This column isn’t aimed at you.
You, of course, are a savvy baseball fan. You are probably already breaking down matchups in the American League Division Series. It begins today at Fenway Park between your Tampa Bay Rays and the pagans from Boston, also known as the Red Sox, but you already knew that.
No, this column is for the come-lately locals, the ones who think Carl Crawford still plays for the Devil Rays. Or, even worse, Pat Burrell.
These people are about to stop talking about Josh Freeman long enough to seek you out, the knowledgeable Rays fan, seeking enlightenment. Treat them kindly. The Rays need all they local love they can get.
Note to my tea party friends: That “bandwagon” reference is a whimsical metaphor and has nothing to do with light rail or any other large-scale system of moving people efficiently through the area. Please breathe slowly into the paper bag.
Anyway, the wise fan is not surprised to see the Rays in this position. This is their fourth trip to the postseason since 2008, Everybody in baseball knows how good they are — even though, judging by the attendance at Tropicana Field, it can seem like they play in the Witness Protection League.
That means we still have to hear national pundits marvel how the Rays “win on a budget” (a not-too-subtle slam at all those other fans who never venture out to the Trop until this time of year).
While it’s true they don’t have as much cash as Boston, they don’t need it. The Rays win without spending hundreds of millions on players because they are the smartest, best-run organization in professional sports. Yes, even smarter than Boston.
For example, consider rookie outfielder like Wil Myers (and remember, only one “l” in his first name).
The Rays traded for him last winter (it was football season, so the casual fan here may have missed it). It was a great deal. Myers was in the minor leagues for the first couple of months of the season, but now he is a big-league stud and will be for many years.
So help out later-comers and tell them how Myers is going be the Most Valuable Player in the league within two or three years. Smile benignly while you do it.
You may have to explain that whole shooting an arrow into the sky thing Fernando Rodney does when he closes out a game. On the other hand, you can’t explain it, so don’t worry about it.

__SUPPLIED DATA__:

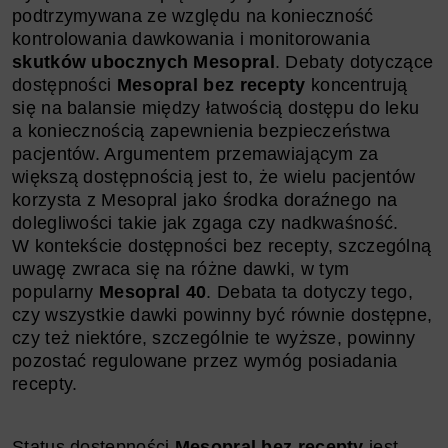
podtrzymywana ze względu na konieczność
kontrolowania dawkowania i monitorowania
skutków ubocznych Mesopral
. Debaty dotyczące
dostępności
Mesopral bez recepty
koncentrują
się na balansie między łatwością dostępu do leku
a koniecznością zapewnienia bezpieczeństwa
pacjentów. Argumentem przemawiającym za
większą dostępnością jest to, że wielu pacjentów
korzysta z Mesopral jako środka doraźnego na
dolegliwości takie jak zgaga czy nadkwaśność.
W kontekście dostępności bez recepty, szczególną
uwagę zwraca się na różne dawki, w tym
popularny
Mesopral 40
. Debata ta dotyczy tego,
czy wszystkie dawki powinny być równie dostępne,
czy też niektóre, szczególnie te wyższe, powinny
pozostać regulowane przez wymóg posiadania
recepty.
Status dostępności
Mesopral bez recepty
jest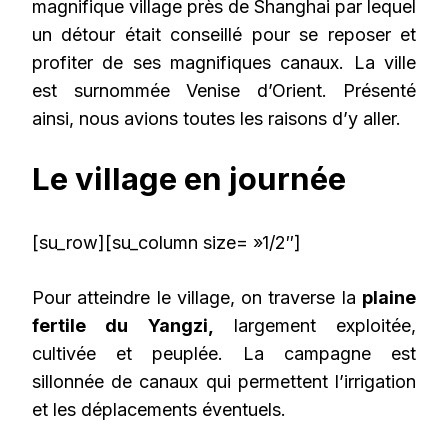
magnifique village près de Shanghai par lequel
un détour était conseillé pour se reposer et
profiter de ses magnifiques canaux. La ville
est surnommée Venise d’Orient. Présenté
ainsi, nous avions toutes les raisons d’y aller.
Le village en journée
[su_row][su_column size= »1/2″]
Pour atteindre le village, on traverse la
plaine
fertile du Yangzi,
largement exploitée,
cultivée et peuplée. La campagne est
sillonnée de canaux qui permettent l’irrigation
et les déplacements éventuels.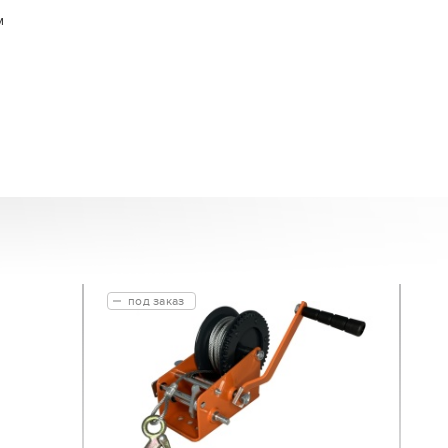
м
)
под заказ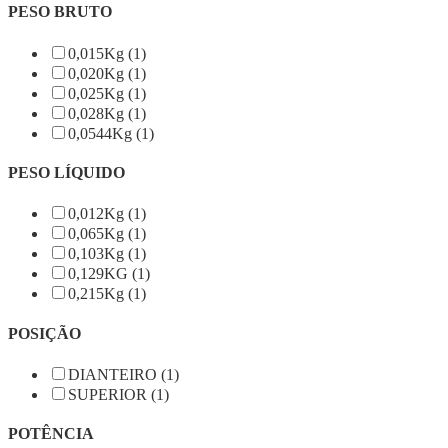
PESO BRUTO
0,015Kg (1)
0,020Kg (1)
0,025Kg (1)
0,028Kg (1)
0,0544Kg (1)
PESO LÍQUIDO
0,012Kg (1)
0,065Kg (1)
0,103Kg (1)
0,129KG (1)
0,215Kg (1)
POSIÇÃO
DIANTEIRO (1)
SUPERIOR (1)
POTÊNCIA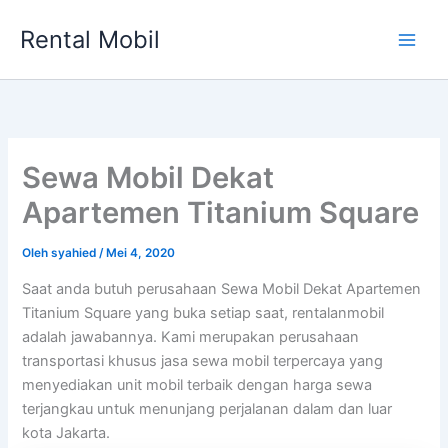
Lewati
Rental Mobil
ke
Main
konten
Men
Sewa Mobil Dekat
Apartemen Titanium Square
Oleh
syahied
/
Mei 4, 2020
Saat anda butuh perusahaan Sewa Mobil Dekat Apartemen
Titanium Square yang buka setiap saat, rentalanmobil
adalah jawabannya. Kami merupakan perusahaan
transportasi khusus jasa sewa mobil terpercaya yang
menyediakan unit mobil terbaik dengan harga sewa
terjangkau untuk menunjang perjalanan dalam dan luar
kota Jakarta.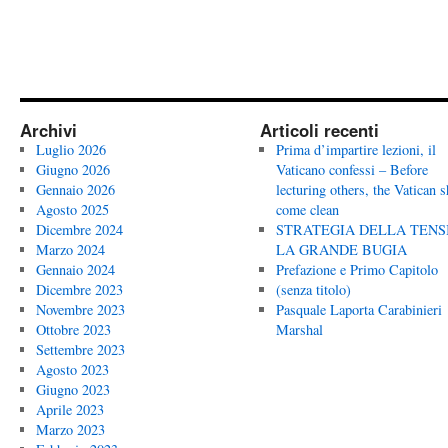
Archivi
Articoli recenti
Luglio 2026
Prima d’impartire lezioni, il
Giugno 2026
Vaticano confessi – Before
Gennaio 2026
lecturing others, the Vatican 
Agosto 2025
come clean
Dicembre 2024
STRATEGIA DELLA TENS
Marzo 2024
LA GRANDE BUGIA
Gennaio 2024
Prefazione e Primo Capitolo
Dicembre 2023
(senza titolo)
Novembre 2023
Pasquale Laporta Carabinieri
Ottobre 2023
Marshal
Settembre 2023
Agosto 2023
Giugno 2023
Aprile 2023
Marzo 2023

__WORK INSTRUCTION 1__:
In the Rays column, where does the American League Division Series begin?
__WORK INSTRUCTION 2__:
Copy from the Rays column the part that opens with the words containing "These people are" and closes with "the paper bag.".

__RESPONSE BOX 1__:
At Fenway Park.

__RESPONSE BOX 2__:
These people are about to stop talking about Josh Freeman long enough to seek you out, the knowledgeable Rays fan, seeking enlightenment. Treat them kindly. The Rays need all they local love they can get.
Note to my tea party friends: That “bandwagon” reference is a whimsical metaphor and has nothing to do with light rail or any other large-scale system of moving people efficiently through the area. Please breathe slowly into the paper bag.